Extrait du texte
Les radios ont beau s’exclamer en cœur « Ça sera seulement la seule bonne nouvelle : pas de péage sur l’autoroute », des millions de salariés ne sont pas assez godiches pour croire que leur vie se résume à quelques centimes d’euros économisés sur une portion d’autoroute. Ce matin du 13 mai, le PPA a peur. Il se rend compte que la propagande déversée par tous ses éditorialistes grassement payés — Jean-Marie Colombani touche plus de 400 000 euros par an et Jean-Pierre Elkabbach presque autant — n’empêchera pas les travailleurs de descendre dans la rue par centaines de milliers. Le PPA se souvient en tremblant de la mobilisation de décembre 1995. Déjà, les Colombani, Duhamel, July, Touraine, Wieviorka, Perineau, Imbert, Minc, Ockrent, Elkabbach et consort avaient déversé des tombereaux de propagande au service du capital.

Talonné par Libération qui célébrait « Juppé l’audace » (16.11.1995), Le Monde s’était alors porté aux avant-postes du balladurisme militant. Dès septembre 1995 l’éditorial du QVM annonçait : « Édouard Balladur avait eu le courage de lancer, en respectant sa méthode de concertation avec les partenaires sociaux, une réforme qui a eu le double avantage, en allongeant la durée des cotisations pour bénéficier d'une retraite à taux plein, […] de pérenniser le système de répartition. Son successeur sera obligé de prendre le relais » (24/25.09.95). Au lendemain de l’annonce du plan Juppé, l’éditorialiste du Monde tombait en pâmoison : « La journée du 15 novembre a toutes chances de rester comme la première date utile du pouvoir issu de l'élection présidentielle de mai dernier. Utile au pays car celui-ci a désormais un gouvernement. C'est à dire une équipe capable de prendre une décision qui ont non seulement le mérite de la cohérence, mais qui paraissent dictées par une certaine idée de l'intérêt général, quitte à mettre à mal les corporatismes ou les clientèles électorales. » (17.11.1995). Guidées par « une certaine idée de l’intérêt général », deux millions de personnes descendaient dans la rue contre les « corporatismes » de l’argent.

Exercice court
Poursuivez l'extrait sur les éditorialistes face aux grèves de décembre 1995 en reprenant juste après sa dernière phrase, sur le même ton.

Données sources

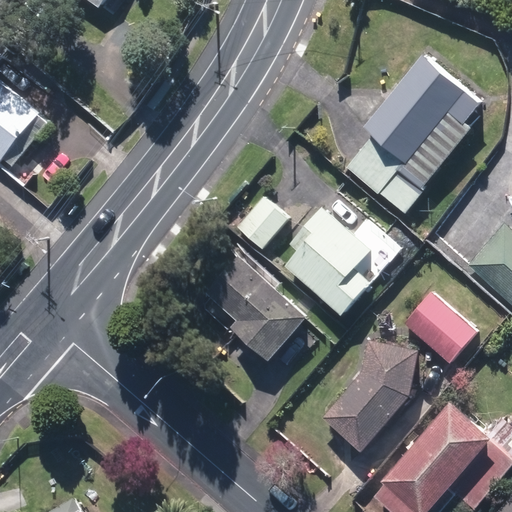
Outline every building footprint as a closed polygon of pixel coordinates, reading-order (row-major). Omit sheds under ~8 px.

Réponse à l'exercice
Huit ans plus tard, au lendemain de l’annonce du plan Fillon-Raffarin, Le Monde réécrit presque mot pour mot son éditorial de 1995 : « Pour une fois qu’un gouvernement a le courage de prendre le problème à bras-le-corps, il faut lui en donner crédit. Il faut d’autant plus lui en donner crédit que, précisément, il semble avoir tiré les enseignements de la méthode Juppé. Pas de réforme à la hussarde ! » (éditorial du 20/21.04.2003) Prodigieuse intuition ! Entre temps, Jean-Marie Colombani a avoué : « Nous devons souscrire d’autant plus naturellement à l’économie de marché que nous jouons chaque jour notre vie. » (2) Pour le directeur du Monde, il est évident que les salariés rêvent de perdre encore plus longtemps leur vie à (mal) la gagner. Le 13 mars 2003, le QVM prépare le terrain aux équarrisseurs en titrant : « Retraites : les Français prêts à travailler plus longtemps. » Raffarin et le Medef s’étaient frotté les mains.

Deux mois jour pour jour après cette intéressante « révélation » signée d’un journaliste « d’investigation » formé par Edwy Plenel, les masses défilent et le PPA est livide. Non seulement le secteur public s’est massivement mobilisé ce mardi 13 mai, mais nombre d’ouvriers et d’employés du privé ont eux aussi pris le risque de faire grève malgré leurs salaires de misère. Comme les Bibs à Clermont ou les Ford et les Dassault à Bordeaux, La Française de Mécanique à Lille, etc.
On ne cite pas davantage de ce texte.